Testing with resources

In Dagster you will not always see external dependencies defined directly within assets. Usually external dependencies are reused and shared across multiple assets. This is where resources come in handy.

Resources are objects that provide access to external systems, databases, or services, and are used to manage dependencies within Dagster.

We can refactor the API asset code into a resource. A resource is just a class that inherits from dg.ConfigurableResource. It can have any number of methods which assets can use. This resource will only include a single method for get_cities.

# /dagster_testing/assets/lesson_4.py
class StatePopulation(dg.ConfigurableResource):
    def get_cities(self, state: str) -> list[dict]:
        output = []
        try:
            response = requests.get(API_URL, params={"state": state})
            response.raise_for_status()

            for doc in response.json().get("cities"):
                output.append(
                    {
                        "city": doc.get("city_name"),
                        "population": doc.get("city_population"),
                    }
                )

            return output

        except requests.exceptions.RequestException:
            return output

This code is almost unchanged from the state_population_api asset.
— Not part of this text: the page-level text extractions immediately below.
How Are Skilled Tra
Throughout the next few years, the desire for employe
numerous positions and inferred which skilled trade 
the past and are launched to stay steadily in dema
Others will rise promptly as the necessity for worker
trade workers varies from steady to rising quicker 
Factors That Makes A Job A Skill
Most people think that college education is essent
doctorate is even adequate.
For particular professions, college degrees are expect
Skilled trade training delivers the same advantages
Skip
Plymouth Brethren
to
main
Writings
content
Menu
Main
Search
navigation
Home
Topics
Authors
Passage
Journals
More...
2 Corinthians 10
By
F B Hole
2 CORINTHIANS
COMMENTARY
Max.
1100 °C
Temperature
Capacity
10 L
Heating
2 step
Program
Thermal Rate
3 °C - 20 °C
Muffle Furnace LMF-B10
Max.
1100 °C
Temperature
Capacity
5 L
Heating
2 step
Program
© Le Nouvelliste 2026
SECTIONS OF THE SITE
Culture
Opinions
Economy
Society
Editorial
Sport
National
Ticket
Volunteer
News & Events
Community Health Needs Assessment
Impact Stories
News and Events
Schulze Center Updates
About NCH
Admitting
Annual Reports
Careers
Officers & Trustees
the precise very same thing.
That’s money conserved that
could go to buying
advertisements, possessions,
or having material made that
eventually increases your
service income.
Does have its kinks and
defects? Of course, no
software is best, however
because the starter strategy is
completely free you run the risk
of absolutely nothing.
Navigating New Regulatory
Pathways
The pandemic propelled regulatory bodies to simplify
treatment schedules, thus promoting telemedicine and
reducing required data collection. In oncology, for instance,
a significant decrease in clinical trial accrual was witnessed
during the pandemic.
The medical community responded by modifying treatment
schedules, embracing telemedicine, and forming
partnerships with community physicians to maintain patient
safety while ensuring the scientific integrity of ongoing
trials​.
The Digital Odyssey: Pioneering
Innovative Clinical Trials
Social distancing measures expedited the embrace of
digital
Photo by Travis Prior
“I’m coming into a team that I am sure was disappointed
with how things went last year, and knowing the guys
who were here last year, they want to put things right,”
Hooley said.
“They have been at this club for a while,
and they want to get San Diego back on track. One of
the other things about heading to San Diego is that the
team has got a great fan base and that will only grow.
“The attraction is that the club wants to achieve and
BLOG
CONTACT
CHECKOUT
It connects to the API, retrieves the JSON, and returns the parsed results.

Since the resource now contains all the logic for connecting to the API, we can write a new asset that invokes the method:

@dg.asset
def state_population_api_resource(
    state_population_resource: StatePopulation,
) -> list[dict]:
    return state_population_resource.get_cities("ny")

Testing resources

Our asset is different. Now in order to execute it will require an initialized StatePopulation resource:

assets.state_population_api_resource(assets.StatePopulation())

But we left the core logic unchanged. So what needs to change in our test? Click View answer to view it.

@patch("requests.get")
def test_state_population_api_resource_mock(mock_get, example_response):
    mock_response = Mock()
    mock_response.json.return_value = example_response
    mock_response.raise_for_status.return_value = None
    mock_get.return_value = mock_response

    result = lesson_4.state_population_api_resource(lesson_4.StatePopulation())

    assert len(result) == 2
    assert result[0] == {
        "city": "New York",
        "population": 8804190,
    }
    mock_get.assert_called_once_with(lesson_4.API_URL, params={"state": "ny"})

> pytest dagster_testing_tests/test_lesson_4.py::test_state_population_api_resource_mock
...
dagster_testing_tests/test_lesson_4.py .                                                          [100%]

Surprisingly not much. We still will want to patch the requests.get method so all of our set up with mocks remains the same. The main difference is that the request method is invoked by the resource instead of the asset itself. From a testing perspective this does not make a difference so almost everything about our test remains.